Environmentalists have welcomed the recent decision of the Uttarakhand high court to declare the Ganga and Yamuna rivers as “legal persons”. The objective is to mitigate the impact of harm done to these rivers on a daily basis. Humanizing these natural resources is a positive step taken in the direction of environmental conservation.
Indians, since eons, have been wreaking havoc on our rivers. Frequent dumping of solid waste and release of untreated chemicals have affected the quality and volume of water present in our rivers to a large extent.
“Rivers such as Ganga and Yamuna have been bestowed the status of goddesses. Many mountains and naulas (water sources) are dedicated to gods, signifying importance of their conservation. The court order is just a legal aspect; conservation has been sanctified in the spiritual domain,” environmental activist Anil Joshi told HT.
“Most of the water sources have temples – a message for their conservation. There is a tradition of dedicating forests to gods so that the trees are not cut,” said Suresh Bhai who has been fighting for conservation of rivers. He added that rivers must be conserved in their pristine form.
SheThePeople.Tv spoke to environmentalist Nirmala Kandalgaonkar about the Uttarakhand High Court’s decision.
“Due to this categorization, cases can be brought before the courts directly on behalf of the Ganga River. This could be an extremely useful legal tool in fighting actions like dumping of waste in the river,” -Nirmala Kandalgaonkar
This is not the first time that rivers are being treated as “persons” to ensure their protection. A few weeks ago, the New Zealand government declared its third longest river Whanganui river a legal person.
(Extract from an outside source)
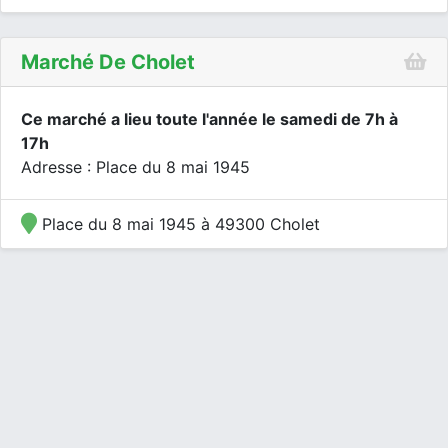
Marché De Cholet
Ce marché a lieu toute l'année le samedi de 7h à
17h
Adresse : Place du 8 mai 1945
Place du 8 mai 1945 à 49300 Cholet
This innovative strategy of thwarting people from polluting the rivers can go a long way in conserving our natural resources for the present and future generations. The only cause of worry, however, is that we are living in a world where even human beings are not spared. Can we really expect people to respect and protect their fellow humans? We will have to wait to evaluate how far this measure helps.